Paper short abstract
This contribution discusses troubled ancestry relations in more-than-human ruins of northern Norway’s WWII legacies. By examining forest soils as material archives of violent pasts we ask for how these material testimonies can become sites for collective reimagination, care and repair.
Paper long abstract
Scattered broken glass fused together with rocks, partly overgrown with moss in the forests of Finnmark (Norway) – these are persistent remains of burnt-down food stores of the Nazi occupation. There are variants of plants and fungi that presumably arrived with the occupants’ horse-drawn supply carts. Ammunition depots hastily blown up (to prevent them from falling into the hands of the advancing Soviet army) left bare spots without a single blade of grass, bearing witness of the violent ‘scorched earth’ Nazi policy. WWII legacies are entrenched in further historical layers: Arctic settler colonialism, Norwegianization, pollution from industrial mining and nickel smelters, state borders of Norway, Russia and Finland cutting through Sápmi lands. The Nazi occupation in Finnmark has materialized in specific more-than-human relationalities with soil, rocks, plants, nematodes, wind and weather. Encountering those enmeshed legacies today, its layered sedimentations of war, forced labor and white supremacy, begs uneasy relationalities not least for us as scholars with (West) German background.

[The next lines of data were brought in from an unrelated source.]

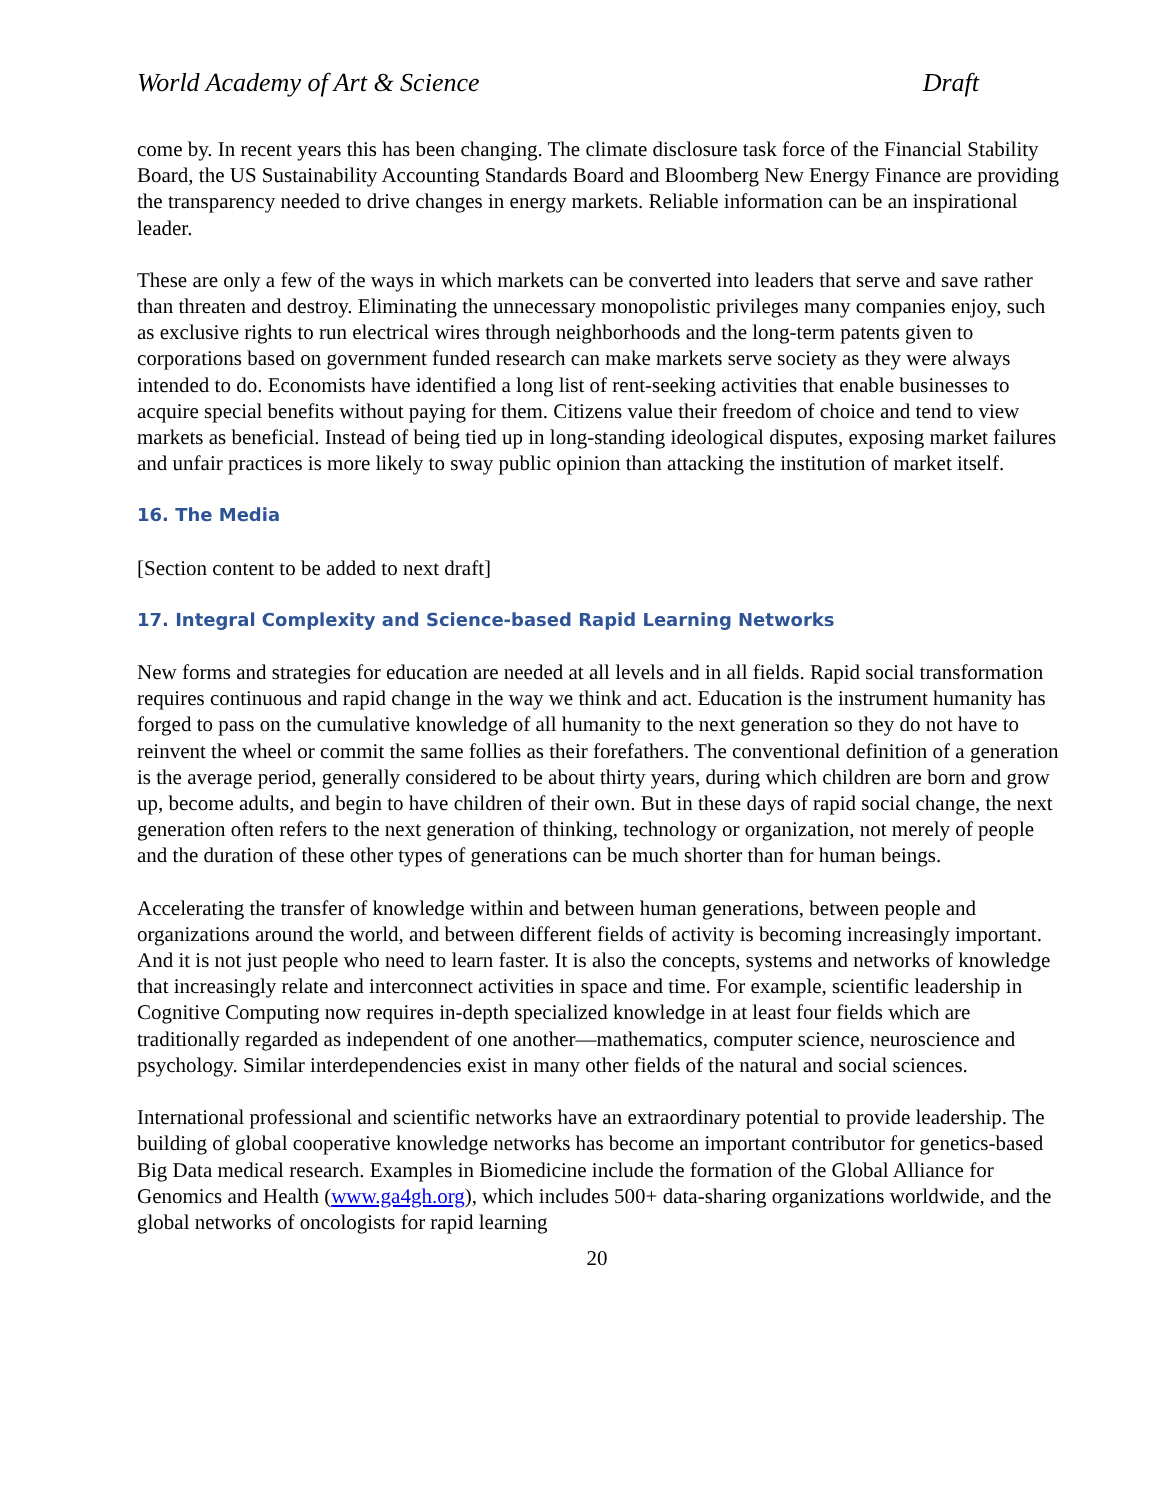World Academy of Art & Science Draft
come by. In recent years this has been changing. The climate disclosure task force of the Financial Stability Board, the US Sustainability Accounting Standards Board and Bloomberg New Energy Finance are providing the transparency needed to drive changes in energy markets. Reliable information can be an inspirational leader.
These are only a few of the ways in which markets can be converted into leaders that serve and save rather than threaten and destroy. Eliminating the unnecessary monopolistic privileges many companies enjoy, such as exclusive rights to run electrical wires through neighborhoods and the long-term patents given to corporations based on government funded research can make markets serve society as they were always intended to do. Economists have identified a long list of rent-seeking activities that enable businesses to acquire special benefits without paying for them. Citizens value their freedom of choice and tend to view markets as beneficial. Instead of being tied up in long-standing ideological disputes, exposing market failures and unfair practices is more likely to sway public opinion than attacking the institution of market itself.
16. The Media
[Section content to be added to next draft]
17. Integral Complexity and Science-based Rapid Learning Networks
New forms and strategies for education are needed at all levels and in all fields. Rapid social transformation requires continuous and rapid change in the way we think and act. Education is the instrument humanity has forged to pass on the cumulative knowledge of all humanity to the next generation so they do not have to reinvent the wheel or commit the same follies as their forefathers. The conventional definition of a generation is the average period, generally considered to be about thirty years, during which children are born and grow up, become adults, and begin to have children of their own. But in these days of rapid social change, the next generation often refers to the next generation of thinking, technology or organization, not merely of people and the duration of these other types of generations can be much shorter than for human beings.
Accelerating the transfer of knowledge within and between human generations, between people and organizations around the world, and between different fields of activity is becoming increasingly important. And it is not just people who need to learn faster. It is also the concepts, systems and networks of knowledge that increasingly relate and interconnect activities in space and time. For example, scientific leadership in Cognitive Computing now requires in-depth specialized knowledge in at least four fields which are traditionally regarded as independent of one another—mathematics, computer science, neuroscience and psychology. Similar interdependencies exist in many other fields of the natural and social sciences.
International professional and scientific networks have an extraordinary potential to provide leadership. The building of global cooperative knowledge networks has become an important contributor for genetics-based Big Data medical research. Examples in Biomedicine include the formation of the Global Alliance for Genomics and Health (www.ga4gh.org), which includes 500+ data-sharing organizations worldwide, and the global networks of oncologists for rapid learning
20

Following the memorialization practices that work as reminders of ‘never again’ as to Nazi atrocities committed in Eastern Europe, attention to the material archive and testimony of soils invites us to rethink ancestry in view of the current global rise of fascisms. How can we understand the more-than human relationalities of such sites in ways that allow reimaginations of antifascist futures? This contribution is an attempt to grapple with kinships that result from troubled ancestries, asking for how remains of violent pasts can become sites of care, repair and collective world-making.